Actor John Larroquette got paid in weed to narrate Texas Chain Saw Massacre
Night Court star confirms the rumours are true, weed was the payment for his first acting gig.
It was a mutually beneficial option for a guy with a great voice and a movie director awaiting a breakout hit. Future Night Court star John Larroquette would get paid in cannabis for the opening narration in the slasher film, 1974’s The Texas Chain Saw Massacre.
Larroquette, who met director Tobe Hooper while working as a bartender in Colorado in 1969, recently told Parade that the nugs-for-narration rumours are “totally true”.
“Tobe heard I was in town (Los Angeles) and asked for an hour of my time to narrate something for this movie he just did,” the Emmy Award winner relays, thinking of it as a favour to a friend.

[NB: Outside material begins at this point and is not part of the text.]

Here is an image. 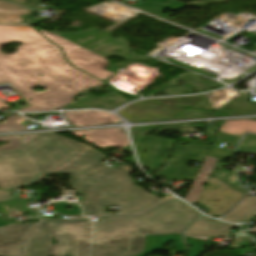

That favour came with a distinctively skunky benefit. Hooper “gave me some marijuana or a matchbox or whatever you called it in those days. I walked out of the [recording] studio and patted him on the back side and said, “Good luck to you!”
Just how much weed was gifted has not been specified, although UberFacts tweeted last year that it was a single joint. Meanwhile, recreational cannabis was not legalized in California until 2016.
Both men had a fair amount of luck, and a whole lot of success, over the years.
Laroquette, 75, who kicked off his fledgling acting career in Los Angeles a few years after meeting Hooper, is a five-time, Emmy Award winner. Hooper, for his part, continued with the chainsaw franchise and went on to direct the horror classic Poltergeist and the television adaptation of the Stephen King novel Salem’s Lot.
But it is likely with The Texas Chain Saw Massacre that Hooper, who died in 2017 at the age of 74, will be most remembered. The Numbers reports the low-budget, slasher film had a worldwide box office take of US$26.6 million, against an estimated budget of US$300,000, while IMDB puts the gross for U.S. and Canada at US$30.9 million.
Larroquette, who Parade reports continued to voice subsequent installments of the franchise, is estimated to have made US$252 million at the worldwide box office. “You do something for free in the 1970s and get a little money in the ‘90s,” Larroquette told the publication.
His most recent narration was on the 2022 follow-up of the seminal film (no word on whether or not sticky icky came into play here). The movie picks up on story almost five decades after that fateful day.
“After 48 years of hiding, Leatherface returns to terrorize a group of idealistic young friends who accidentally disrupt his carefully shielded world in a remote Texas town,” notes the synopsis on IMDB.
But that’s not the last of Larroquette’s returns to the past. This year, the actor is bringing back his iconic, and endlessly snarky, character, lawyer Dan Fielding, to the reboot of Night Court, this time with Melissa Rauch of The Big Bang Theory fame. The new series is set for launch on Jan. 17.